Episode 20: It’s All About Profit, Right? Think again. Check your ROA and ROE.

In this episode David and Eric return to unpacking the importance of Financial Analysis for a business. Today’s discussion will revolves around Return on Assets and Return on Equity – which involve numbers from both the Income statement and balance sheet. These two together are used in a powerful way to analyze business performance.

Linking back to a previous episode on valuation: If Company A has a higher ROA, then it will likely sell for more than an otherwise identical Company B, even if they both have the same EBITDA.

While you don’t need to understand ROA and ROE as well as maybe a financial analyst working in your company, you do need to know what these concepts are and understand that the more efficient you are with your assets the better everything is within your company.

While margin is important, don’t chase margin at the expense of the ROA. So many business owners do this to their detriment.

ROA is a good metric for evaluating the performance of management as management is tasked with putting the assets to work that they are stewards of.

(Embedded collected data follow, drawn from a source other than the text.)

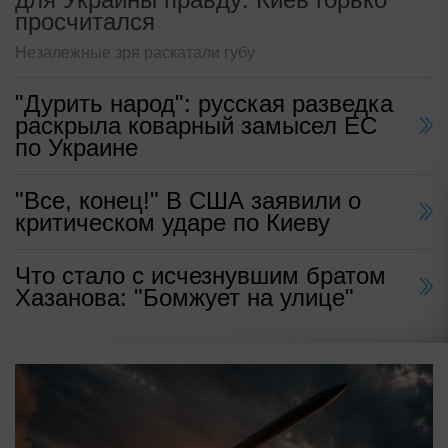
просчитался
Незалежные зря раскатали губу
"Дурить народ": русская разведка
раскрыла коварный замысел ЕС
по Украине
"Все, конец!" В США заявили о
критическом ударе по Киеву
Что стало с исчезнувшим братом
Хазанова: "Бомжует на улице"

ROE is a better metric for evaluating returns to the equity holders. One of the primary reasons that ROA and ROE differ is debt. When properly measured ROE can also be used as a measuring stick for comparing investments in your company with external investment options.

Don’t go through your whole career blind – thinking you’re creating amazing wealth when you aren’t. You don’t go through your whole career making 5% when you could have been making 10% for 20 years somewhere else. The main message for the audience is that these calculations exist. They provide additional insights into the efficiency and the level of profitability of the business, and it helps you make better decisions with things like: How efficient are we being? How can we be more efficient with our or utilization of assets? If you want to reinvest in the business – do you put more into this business or less into this business?

But be careful, ROA and, to a greater extent, ROE can be very distorted when taken directly from the financials statements of most private companies. We also discuss why and what to do about.